Sunday, April 22, 2012

The Non-Aggression Principle and Violence



“A person is a person because he recognizes others as persons.” ~Desmond Tutu

I hope to make this a quick entry, as typing on a mobile device does not meet my needs for expedient communication and I've developed this argument in detail else where.

Some very critically astute observers have noted that while they have philosophical sympathy for the principle of non-initiation of aggression, they also note that it seems some-what contradictory to condemn aggression/violence/coercion/theft when it is initiated, but to defend/uphold the very same actions when they are employed to defend one's self from the initiation of aggression.

How can violence be "wrong" when it is initiated but "ok" when used in defense?

I argue the difference, is not a change in the essence of the actions, but as a result in a qualitative change in the actors.

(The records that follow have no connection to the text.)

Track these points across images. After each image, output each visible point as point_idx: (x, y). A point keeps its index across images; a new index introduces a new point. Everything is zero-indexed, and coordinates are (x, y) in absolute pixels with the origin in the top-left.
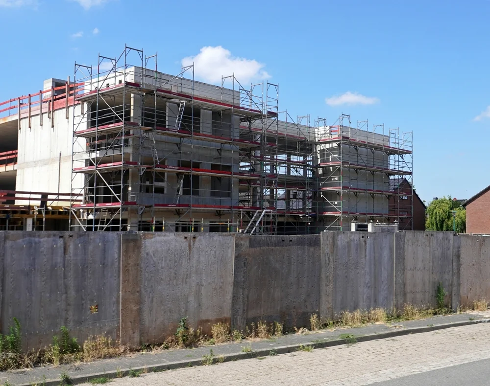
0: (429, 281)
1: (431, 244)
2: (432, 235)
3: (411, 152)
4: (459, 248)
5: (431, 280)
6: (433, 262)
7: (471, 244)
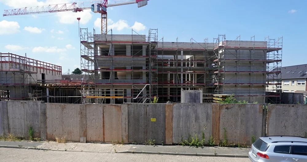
0: (25, 124)
1: (25, 107)
2: (25, 103)
3: (281, 48)
4: (46, 109)
5: (26, 124)
6: (26, 115)
7: (55, 108)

Rothbard argues (I think correctly) that Natural Law proceeds from reason/rationality itself. That any concept of ethics is only possible between rational/reasonable persons (I also argue that sociability is also a necessary requirement, but I'll leave this thought alone for now).

Ethics is not possible between the lion and her prey; between the insect and the fish, no application of ethical theory is relevant.

Human beings experience (live within) a kind of co-existence between two modes of being, which are somewhat distinct and yet inextricable from one another; of at one time possessing rational-consciousness (mind) and in the other mode of being, as a material-organisms.

Just as we do not call it an act of violence, if a woman was to protect/defend herself from the "fury" of a raging storm; it is neither a violent act for a woman to defend herself from an aggressive feral hog, or a hostile pack of dogs.  I contend, that it is not, strictly speaking, "violence" to defend one's-self from the threats of any ravaging beast of nature; when confronted with such a threat, one acts in the justification of the the gazelle that kicks the lion; where reason is absent, then ethics is irrelevant.

It is not possible to negotiate with a storm, nor a feral hog, nor a pack of dogs; the lion and the gazelle are past any possibility for negotiations; they strive to live, to survive, as the organisms they are.

If a man determines that he will act, so as to initiate violence upon a woman, the woman who responds with "violence" in defense, is acting as one, set upon by the wild beast of nature; she might prefer to negotiate this conflict in some other manner, but as it happens, the man in his choice/determination/commitment to initiate an act of aggression, chose to preclude the possibility for rational negotiation with the woman, he has chosen to assault.

The woman who defends herself from such man who would initiate aggression, is truly, no more "violent" than she would be if she were attacked by a pack of vicious dogs and defended herself with the same means/actions.

It is the man who would initiate aggression, who has given-in/surrendered to his baser existence as mere organism, and temporarily decided to suspend his use of reason.  The choice to initiate aggression, is an act which is a denial of either or both of a person's rationality (rational-existence) or their sociability (social-existence).  In the moment that the man attacks, he, by the very act, either denies his own rationality and by so doing, he betrays himself as having the appearance of one in control of his rationality/consciousness/mind, but he is not a rational-man at all, and has revealed himself to be, in the moment of aggression, as a beast of nature; and one of the most cunning and most deadly variety, or else, if he does not deny his own rational-consciousness, he has, by his act, declared that he denies the rational-existence of his victim; and in either case, if his victim wishes to lay-claim to her right to live, she will defend herself by whatever means necessary to defend against this beast-of-nature.


Therefore, I argue, that the class of acts, which are referred to generally as "self-defense" is not truly violence at all, it is not force, in any other sense, other than in the sense in which a physicist would use the term; it is the manipulation of one's environment to protect one's physical body from physical dangers; it is a rational response to protect one's self from those forces of nature that are a danger to one's well-being.  Because we exist as both rational minds and as physical organisms; ethics is only a relevant category when two rational minds are each willing to respect their common dignity.